In those first few Index days, Tom told Travel, the whole team was focused primarily on research: gathering what the Bristol student deemed an ‘initial set of data on every country in the world’. Once the nuts and bolts were sorted, Tom and his friends ‘established clearer roles.’ The team provides its own marketing, tech, press management and API sales - with 1-2 people working on each department. Now, alongside updating information for 5-6 counties, Tom tells us he is mainly ‘responsible for the financial side of things.’
The Lockdown Index’s website is navigable, quick, and has some interesting features, including the interactive map with which any visitor to the site is first presented, which Tom told us was mainly down to his friend Jake Blumenow, a student at Aston University.

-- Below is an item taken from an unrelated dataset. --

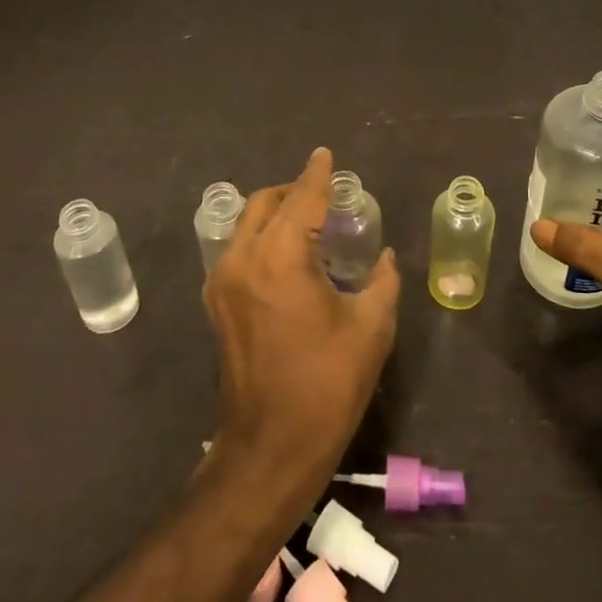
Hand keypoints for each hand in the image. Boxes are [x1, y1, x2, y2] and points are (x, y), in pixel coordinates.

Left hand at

Tom emphasised that he and his team wanted to make information accessible and digestible
‘[Jake] has been great in getting the site up and running as well as dealing with any issues we have faced. We have only had to outsource limited amounts on the tech side and this mainly when we were getting the site set up.’
Lockdown Index has been a great success, gaining 14000 visitors in its first week and 18000 in its second week. When asked if he had any tips for students looking to set up their own website, Tom recommended that ‘when trying to get in touch with other companies, media outlets or potential clients who can assist in the growth of your company, don’t be afraid to call up and ask, go beyond just emailing/messaging them and try talking to someone. If your product/service is good enough, they will want to listen and likely be able to help your business grow.’
When discussing the future of Index, Tom said that they were ‘looking into selling our API to other travel companies and agents who may want to use our data on their website [...] This will allow us to remain free from advertisements and allow users to get the best possible experience on our site.’
The team also want to expand the blog feature , which currently elaborates on what each country has to offer and provides answers to any FAQs. In the future, they are looking to ‘take on submissions based on individual first-hand experiences.’
Tom is also keen to keep up the Lockdown Index’s partnership with Student Travel Tips; set up by fellow Bristol student Alfie Laurence, Tips provides travel advice for students going on a year abroad like Tom himself.
We were curious to know if Tom is concerned about the uncertainty surrounding the sector, his view on the future of UK travel - and if taking on a project has helped him through his own experience of lockdown. Responding to the sudden news that British travellers returning from Spain would have to quarantine for 14 days, Tom said: ‘Spain is one of the most visited countries by UK tourists, so we update it daily due to the ever-changing nature of the virus. We are all following the news and checking government websites across the globe to ensure we remain up to date. One useful part of the site is that users are able to suggest a change if they believe the information on a specific country may have changed.’
Tom admitted that the newly announced quarantine measures post travel to Spain have somewhat dampened his optimism about the future of travel, commenting that the way ‘it was suddenly implemented will cause an increase in uncertainty over whether to travel or not.’ However, he will be moving to Copenhagen in three weeks and is trying to stay positive: whatever the near future holds for Denmark’s capital, Tom plans on blogging about his experience of it.
When talking about what this project meant to him, Tom told us he ‘had direct family suffering badly from the virus [and that] this has been a great way to channel my efforts once my uni work was finished and give some sense of structure to my days.’
Tom didn’t end up going away on a trip for himself this summer because he was busy managing the website, but tells us he is happy that he can keep travellers ‘well informed about where they can go’ and ‘help others plan their own trips this summer.’